Case report: 28 year old Polish woman, recently travelled to the UK, presented to the A&E with 3 week history of breathlessness and bilateral leg swelling. She had a history of Trisomy 21, was not taking any medications. She had amenorrhoea for 4 months and orthopnoea with periorbital oedema with conjunctival congestion. Saturation 70% on air, 96% on 15 l of oxygen, heart rate 42, blood pressure 103/61, temperature 36.2. Echocardiogram showed 3.3 cm pericardial effusion and tests showed TSH >100 mIU/l (0.44.4) with FT4 0.05 pmol/l (1222). She initially had type 1 respiratory failure and required intubation and ventilation. Pericardial effusion was drained twice. She was treated with intravenous liothyronine and hydrocortisone along with levothyroxine via nasogastric tube. A CT pulmonary angiogram showed bilateral lower zone collapse and complete collapse of the left upper lobe with widespread ground-glass consolidation throughout the remaining aerated lung with an element of congestive failure. Despite pericardial drainage, she later developed type 2 respiratory failure and despite intubation and ventilation required transfer for surgical tracheostomy and long wean from ventilation. She was discharged on oral levothyroxine and nocturnal CPAP.

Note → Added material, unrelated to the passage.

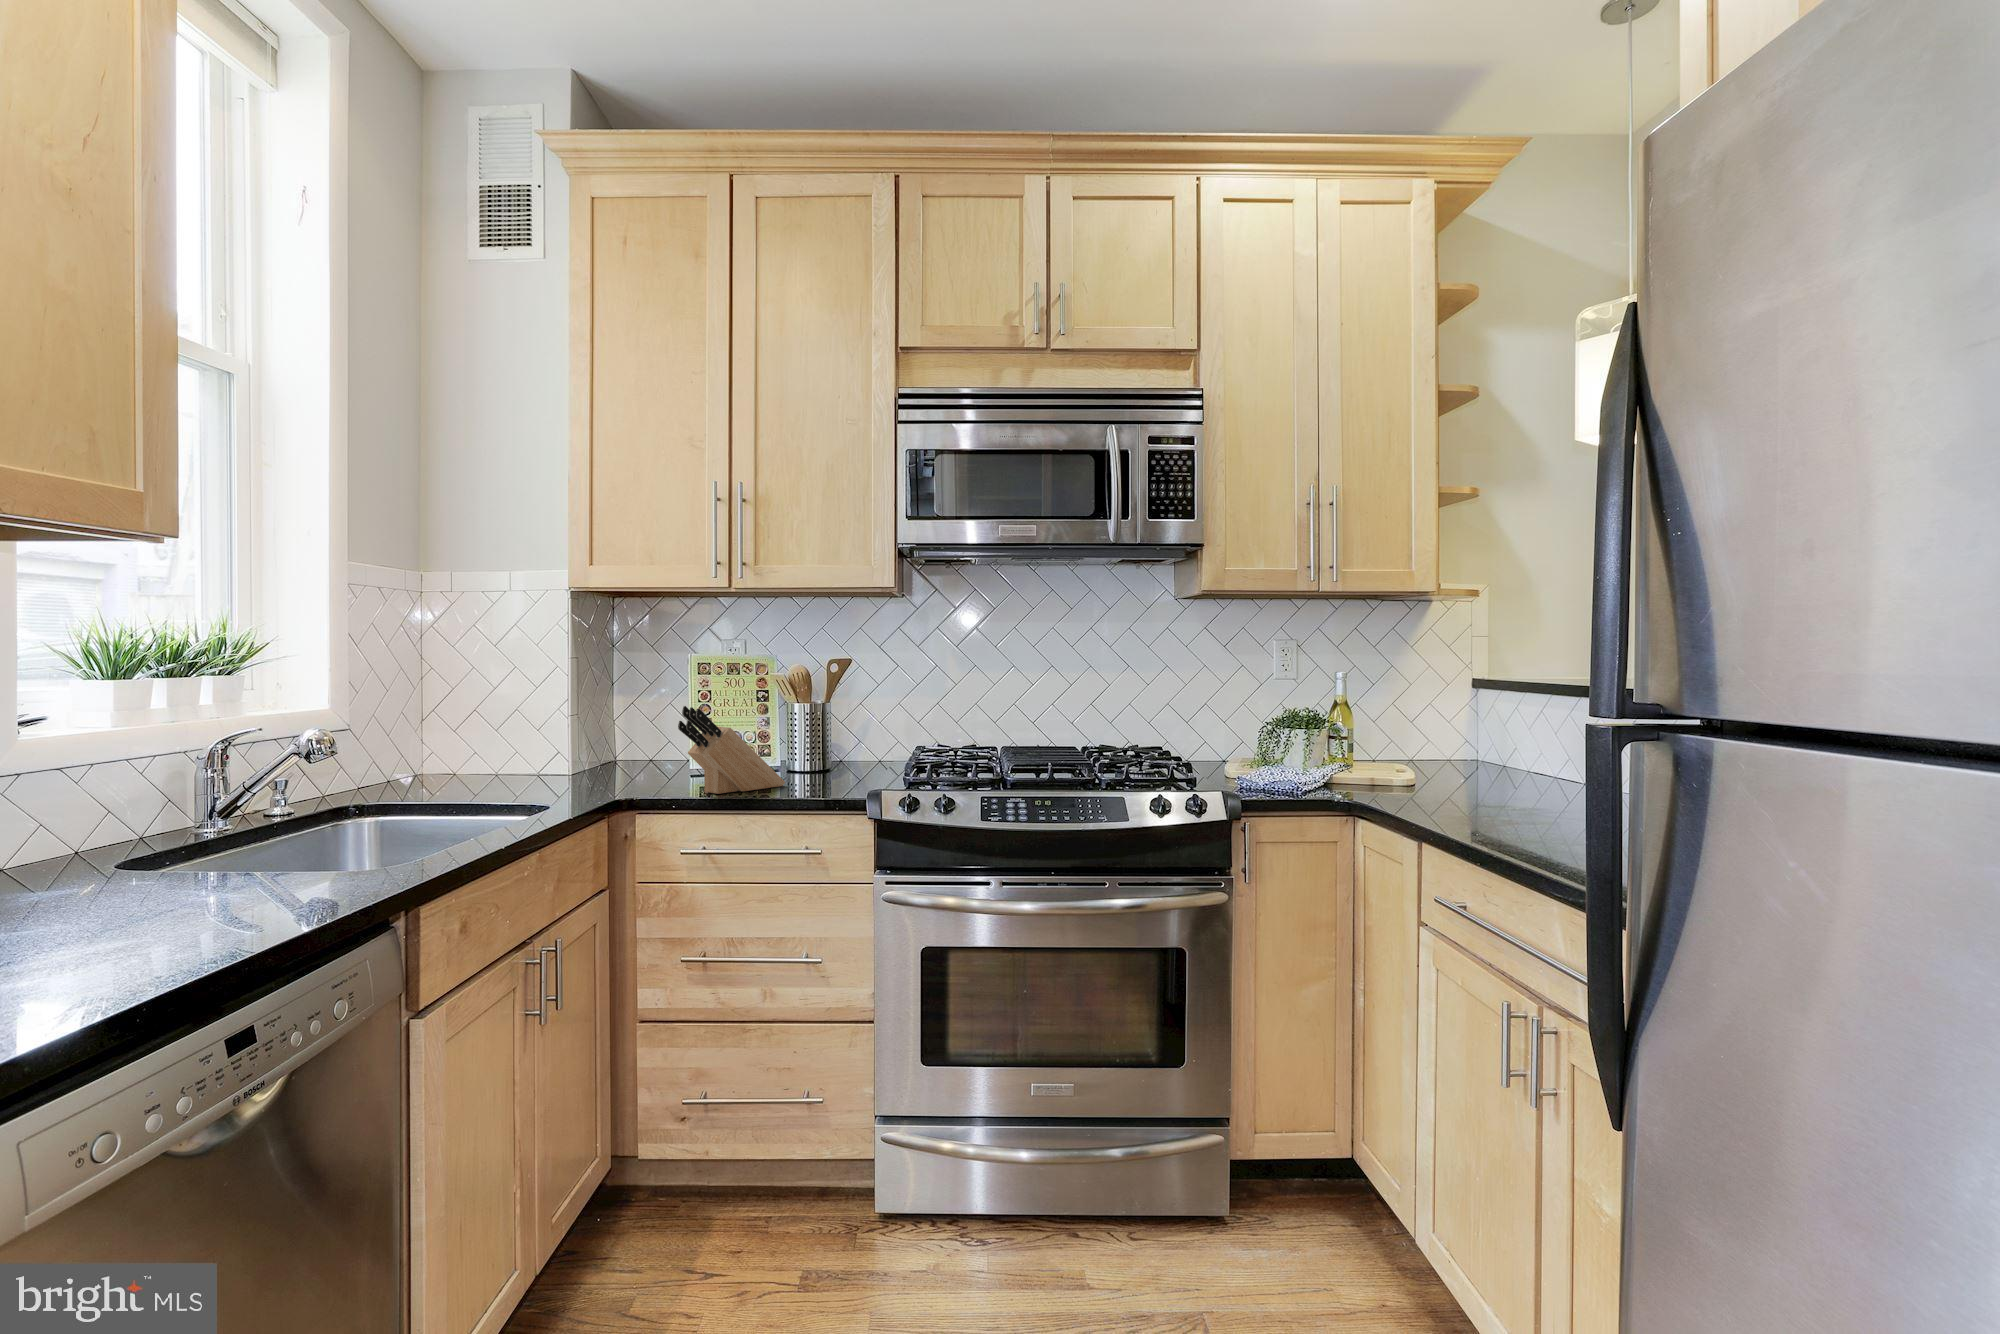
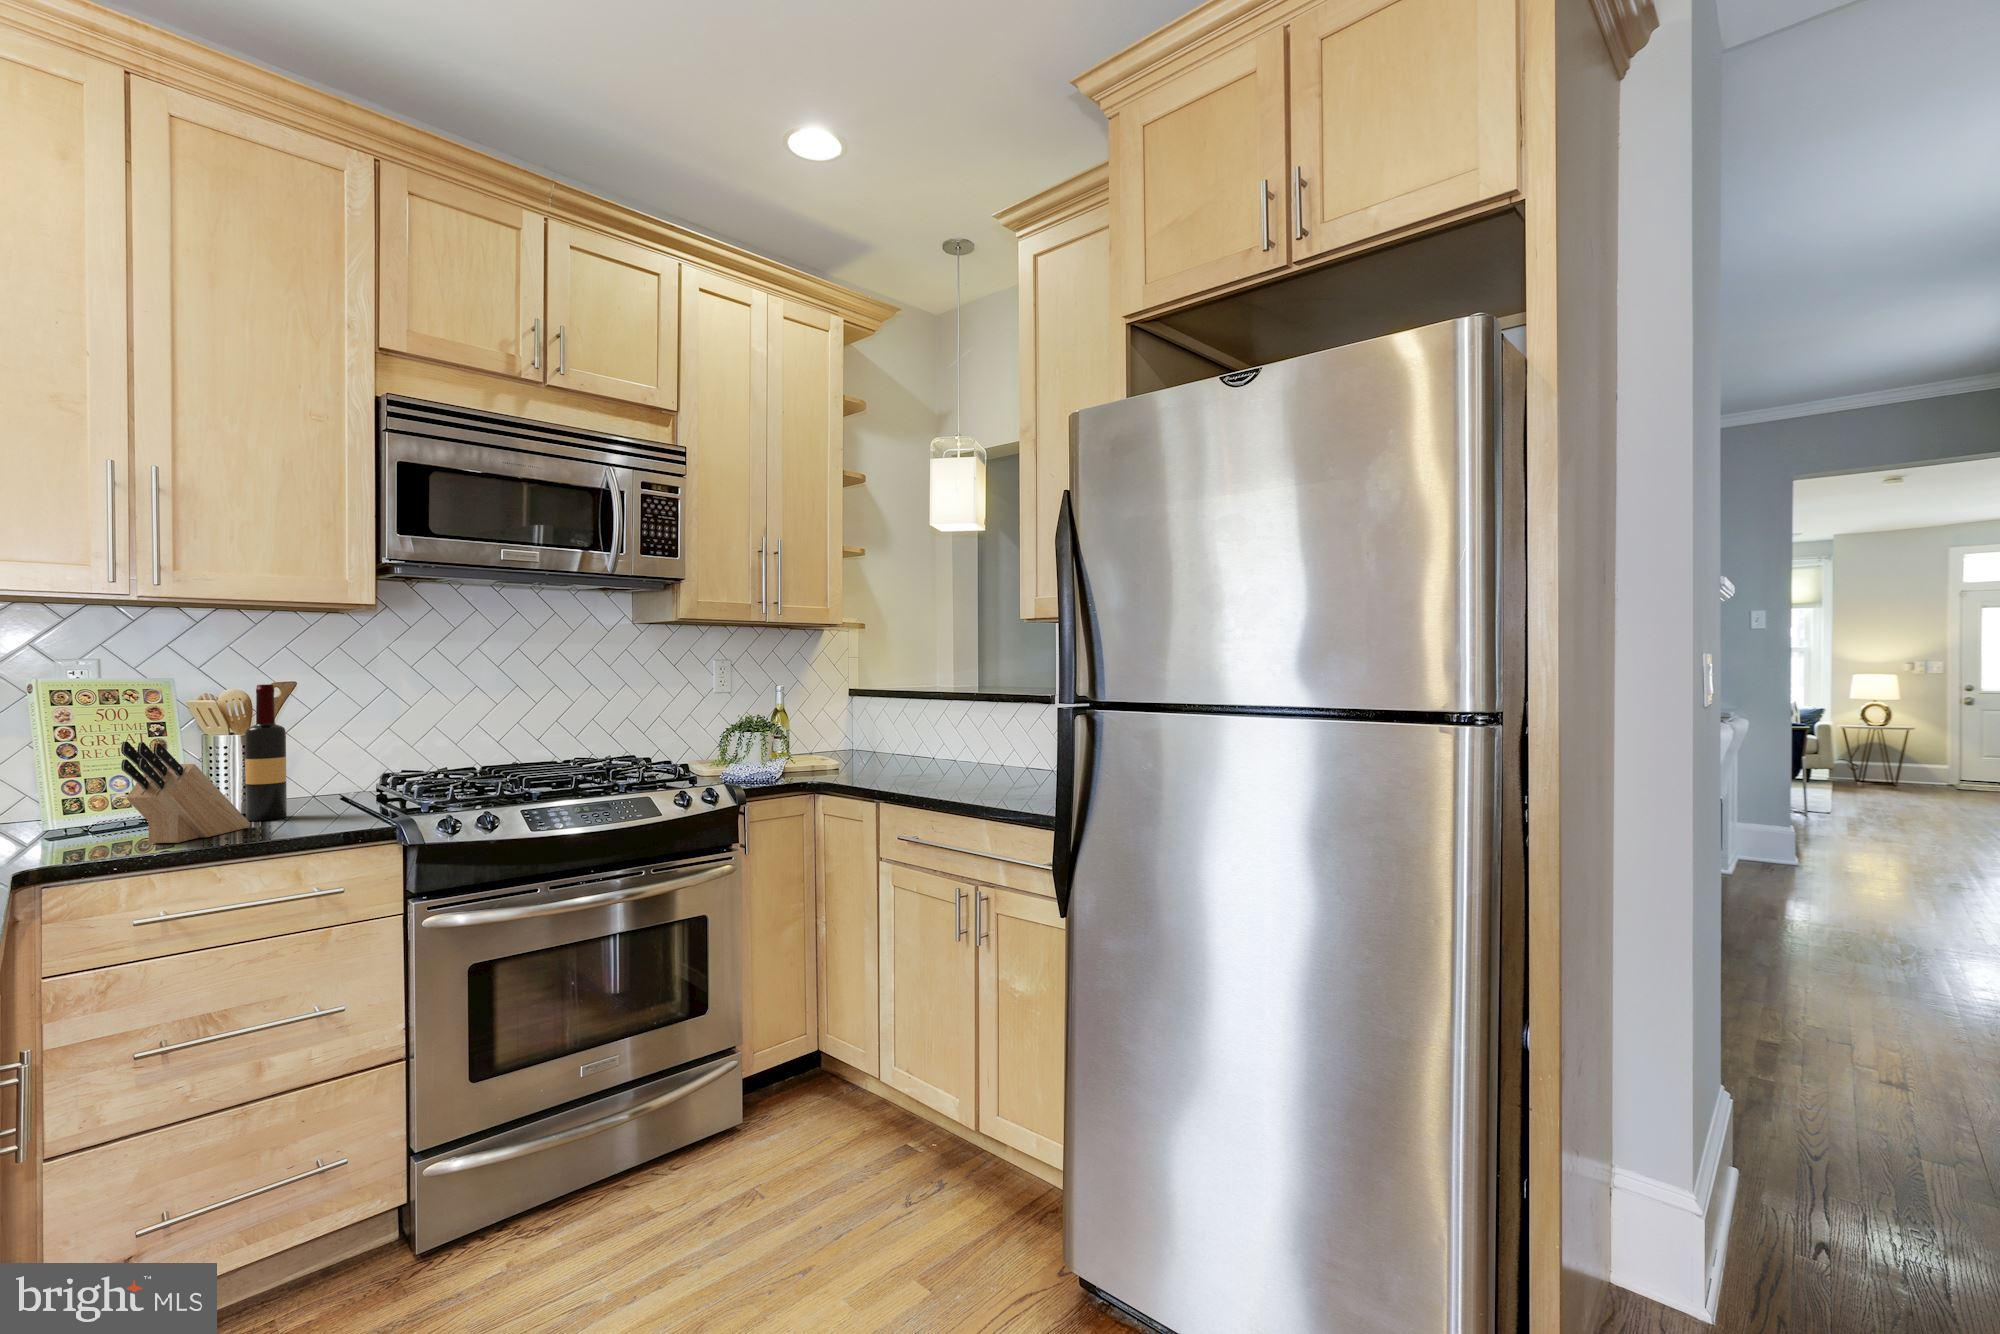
wine bottle: none [797,661,827,780] -> present [245,684,287,821]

Discussion: Our patient had large pericardial effusion and respiratory failure, both rare complications of severe myxoedema. Pericardial effusion is described in literature as a complication of myxoedema. These usually are exudative with high cholesterol content, but can occasionally be transudative. Respiratory failure is well recognised in myxoedema with reduced ventilatory response to carbon dioxide, decreased diffusion capacity, respiratory muscle weakness and decreased breathing capacity. Abnormalities suggestive of fibrotic lung disease have been described. Ventilatory response usually improves after treatment. In our patient, this did not happen and it took over two months to wean her off. Ground glass consolidation and hypoxia requiring prolonged ventilation and tracheostomy is very rare.